Red-tailed hawk being treated by the Skegemog Raptor Center
A northern Michigan bird sanctuary is flying high after a donation from two local casinos. Each month, visitors at Leelanau Sands and Turtle Creek Casinos can donate their spare change to a non-profit group. They call it “Cash In on Kindness.”
This month’s donations are going to the Skegemog Raptor Center, a nonprofit wildlife rescue in Grand Traverse County that specializes in the rehabilitation of raptors like eagles and hawks. Director James Manly says, “It’s quite expensive to rehabilitate all the raptors we do. With the threat of Avian Influenza, that’s added a lot of cost this year with testing and extra PPE. The Avian Influenza has a 90% mortality rate for the eagles. So we’re glad we’re starting to see the numbers subside but we’ll be testing all through this year… just to prevent the spread. It’s highly contagious.”
Manly says they’ll keep testing even though MDARD reports that case numbers are starting to come down across the state. Manly says the last reported outbreak was May 11, with the last case at the raptor center in late April.
Treating sick or injured raptors is an expensive proposition. “One of the eagles we’re treating, we’re probably over $4,000 into it right now just with that one bird,” Manly says. They could be on track for one of their busiest years ever. “We’re well over triple our intake from last year…. We had 74 patients total last year and generally our busiest time is in August, September, and the beginning of October…. We could certainly end up well over 100,” he says.

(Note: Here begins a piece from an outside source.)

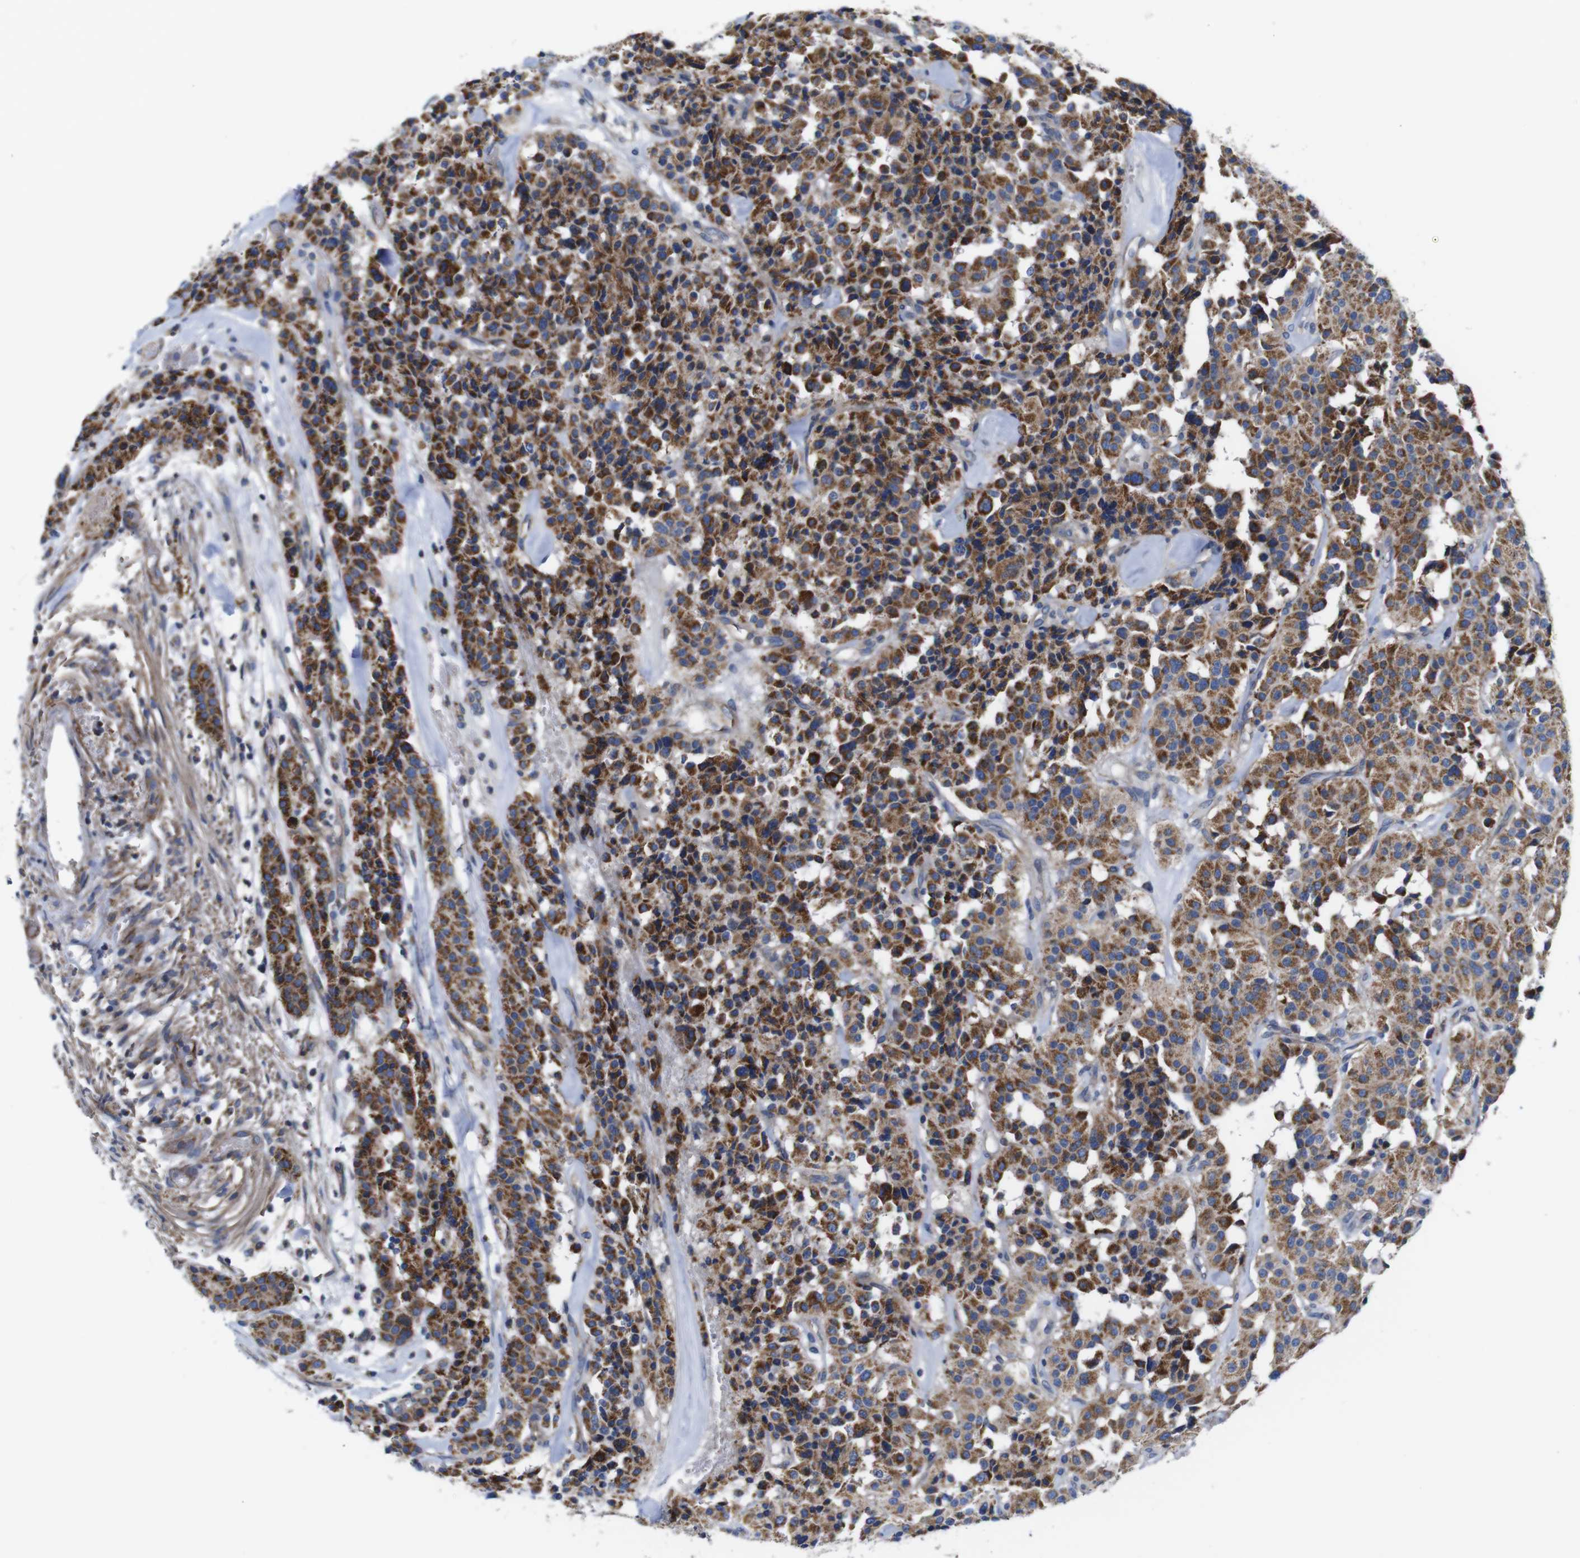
{"staining": {"intensity": "strong", "quantity": ">75%", "location": "cytoplasmic/membranous"}, "tissue": "carcinoid", "cell_type": "Tumor cells", "image_type": "cancer", "snomed": [{"axis": "morphology", "description": "Carcinoid, malignant, NOS"}, {"axis": "topography", "description": "Lung"}], "caption": "Carcinoid stained with a protein marker displays strong staining in tumor cells.", "gene": "PDCD1LG2", "patient": {"sex": "male", "age": 30}}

Collecting from visitors has been going on for two years. They’ve raised $91,000 for nonprofits, and over $4,300 for the Raptor Center. And they’re making this donation on “American Eagle Day”. Elky Reynolds with Leelanau Sands says, “Today we celebrate the protection of our American Bald Eagle, to encourage not only surviving but thriving, through the preservation of their natural habitat here in northwest Michigan.”
Photo Courtesy of Anna Gray Searle
In Native American culture, Reynolds says the eagle is one of the most revered and respected beings in creation. “It is the carrier and messenger of the Anishinaabe people, that links our prayers to the Creator.” She adds, “It holds the gifts and knowledge of higher learning and is responsible for passing on our history, traditions, stories. It provides counsel and wisdom to our tribal leaders.”

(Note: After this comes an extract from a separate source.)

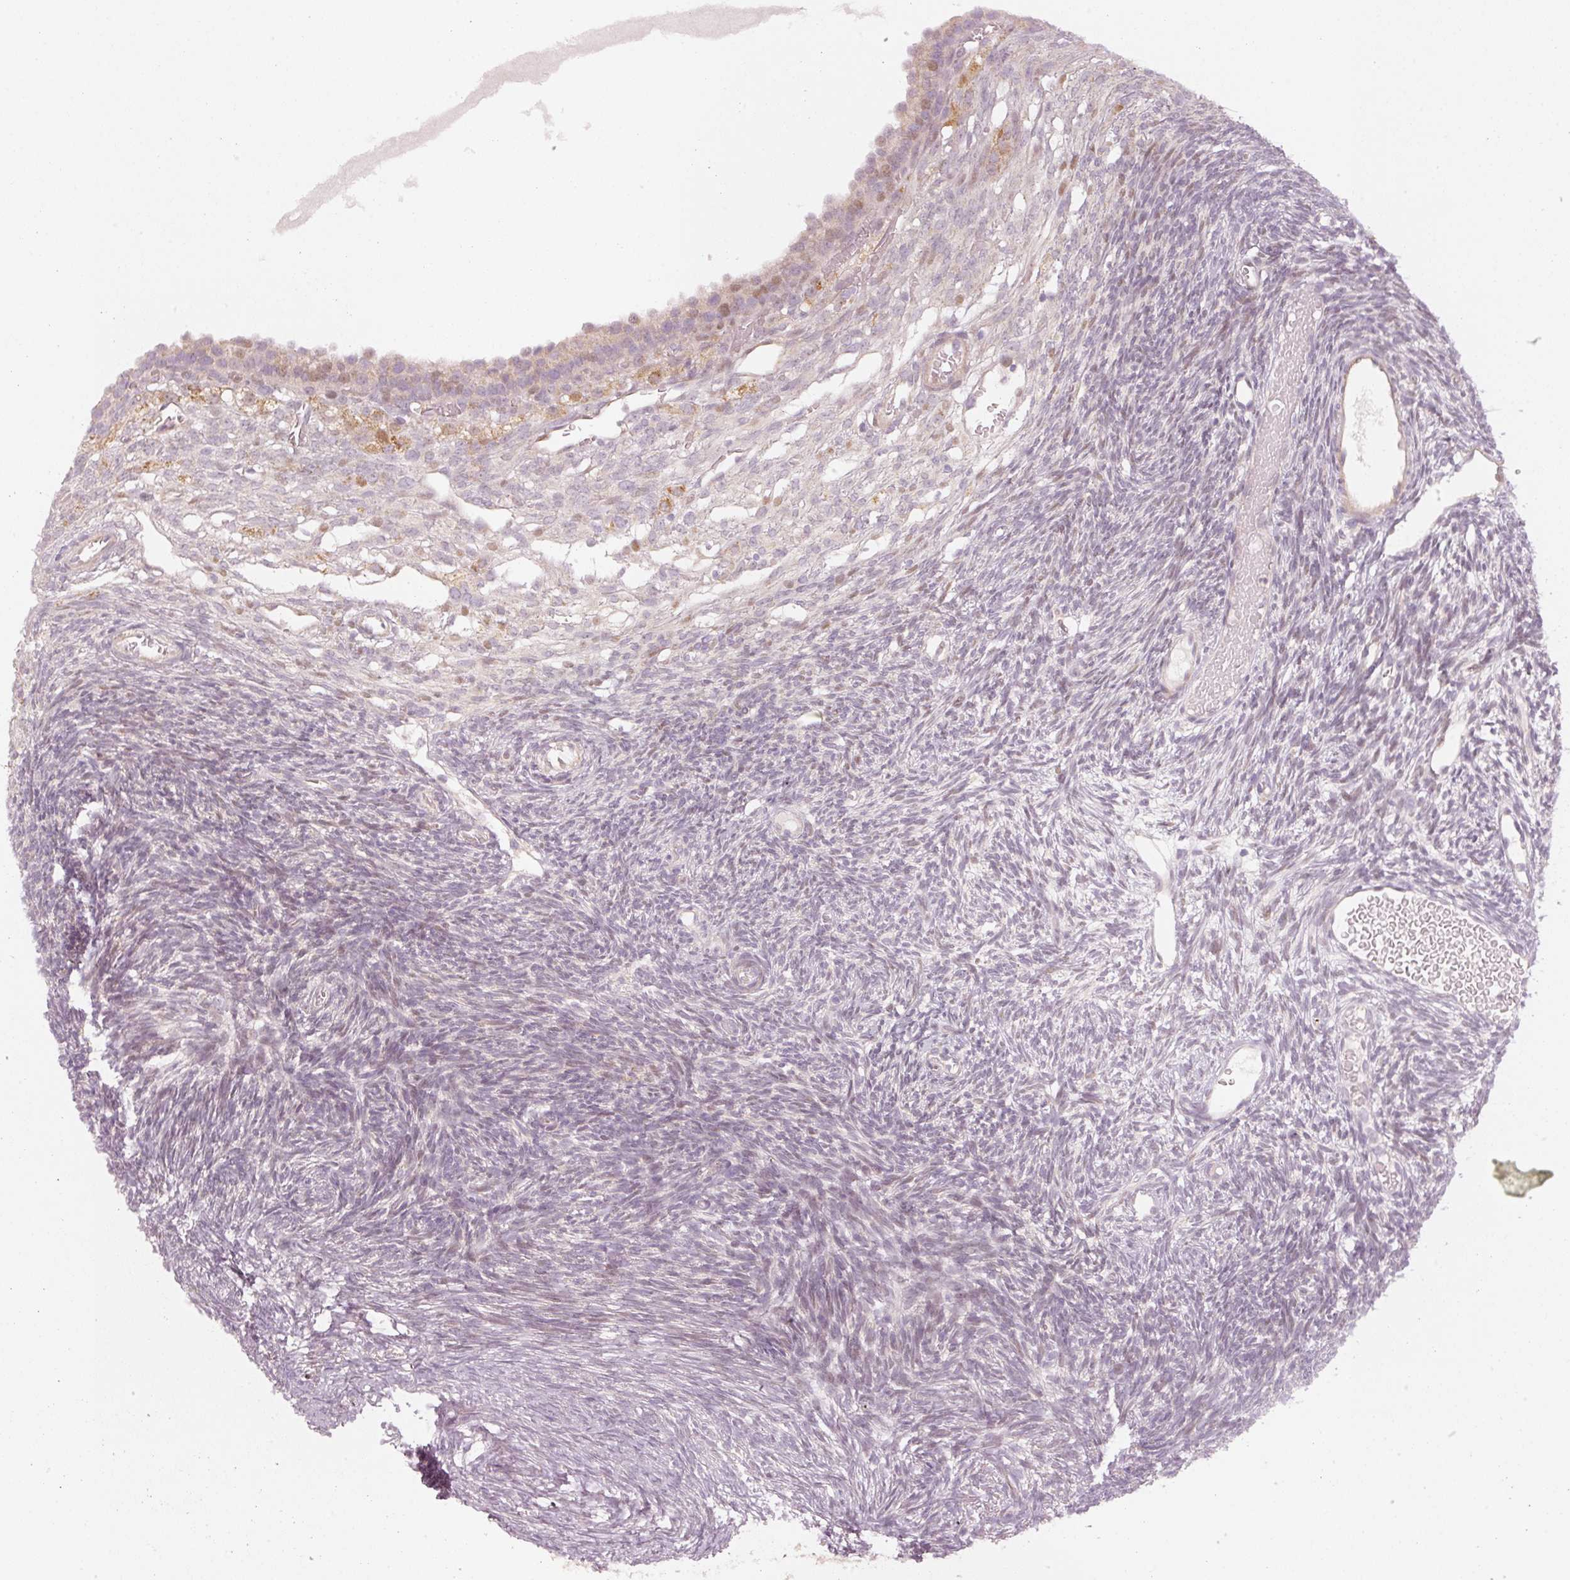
{"staining": {"intensity": "moderate", "quantity": ">75%", "location": "cytoplasmic/membranous"}, "tissue": "ovary", "cell_type": "Follicle cells", "image_type": "normal", "snomed": [{"axis": "morphology", "description": "Normal tissue, NOS"}, {"axis": "topography", "description": "Ovary"}], "caption": "IHC of unremarkable human ovary shows medium levels of moderate cytoplasmic/membranous expression in approximately >75% of follicle cells.", "gene": "DAPP1", "patient": {"sex": "female", "age": 39}}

And the eagle holds special meaning for the tribe here: the Grand Traverse Band of Ottawa and Chippewa Indians. Peshawbestown was originally named Eagletown. It was renamed to honor the tribe’s original Chief, Ben Peshawba. “So Peshawbestown is “Eagle Town” hence the … eagle representation of this area,” Reynolds says.
The Raptor Center says they’re grateful to be getting a lift to help their mission soar. “We have two bald eagles currently in rehab. This will go a long way towards helping us care, provide medical care and feeding these birds and getting them back to the wild. We really appreciate the support,” Manly says. “We’re entirely dependent on donations from the public to do this work. We just really appreciate this amount and we just ask you’ll so we can get these birds back to the wild where they belong.”
National Bald Eagle Day or “” (June 20th) is a special day to commemorate the anniversary of the bald eagle’s selection as our National Symbol and to celebrate its return to America’s skies. Proclamations have been issued by governors in 49 states designating June 20th as American Eagle Day.